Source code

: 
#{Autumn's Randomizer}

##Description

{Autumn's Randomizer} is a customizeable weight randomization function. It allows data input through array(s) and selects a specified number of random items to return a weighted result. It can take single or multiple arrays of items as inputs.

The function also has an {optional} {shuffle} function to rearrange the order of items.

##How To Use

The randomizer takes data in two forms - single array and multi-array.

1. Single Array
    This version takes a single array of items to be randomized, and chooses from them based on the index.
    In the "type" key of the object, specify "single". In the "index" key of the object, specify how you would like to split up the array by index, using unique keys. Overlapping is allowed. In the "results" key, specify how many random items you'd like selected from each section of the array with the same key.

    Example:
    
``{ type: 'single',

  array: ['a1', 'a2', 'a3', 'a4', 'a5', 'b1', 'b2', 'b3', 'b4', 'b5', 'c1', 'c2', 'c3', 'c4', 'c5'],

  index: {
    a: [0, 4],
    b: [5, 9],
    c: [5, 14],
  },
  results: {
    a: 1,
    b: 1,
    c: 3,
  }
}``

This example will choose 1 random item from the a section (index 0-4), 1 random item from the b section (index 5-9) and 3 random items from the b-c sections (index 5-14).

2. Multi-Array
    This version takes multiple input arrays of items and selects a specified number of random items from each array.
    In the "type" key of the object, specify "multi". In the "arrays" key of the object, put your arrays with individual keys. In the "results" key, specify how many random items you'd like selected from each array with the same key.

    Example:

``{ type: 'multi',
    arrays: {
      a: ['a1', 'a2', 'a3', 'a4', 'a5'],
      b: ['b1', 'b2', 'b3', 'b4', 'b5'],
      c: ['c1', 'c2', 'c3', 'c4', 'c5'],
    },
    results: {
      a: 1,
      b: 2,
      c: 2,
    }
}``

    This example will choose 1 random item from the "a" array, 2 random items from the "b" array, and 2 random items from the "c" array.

· · · · · · ·

_TASK INSTRUCTIONS_: Show all lines from the data that contain "specify".

_RESPONSE AREA_:
    In the "type" key of the object, specify "single". In the "index" key of the object, specify how you would like to split up the array by index, using unique keys. Overlapping is allowed. In the "results" key, specify how many random items you'd like selected from each section of the array with the same key.
    In the "type" key of the object, specify "multi". In the "arrays" key of the object, put your arrays with individual keys. In the "results" key, specify how many random items you'd like selected from each array with the same key.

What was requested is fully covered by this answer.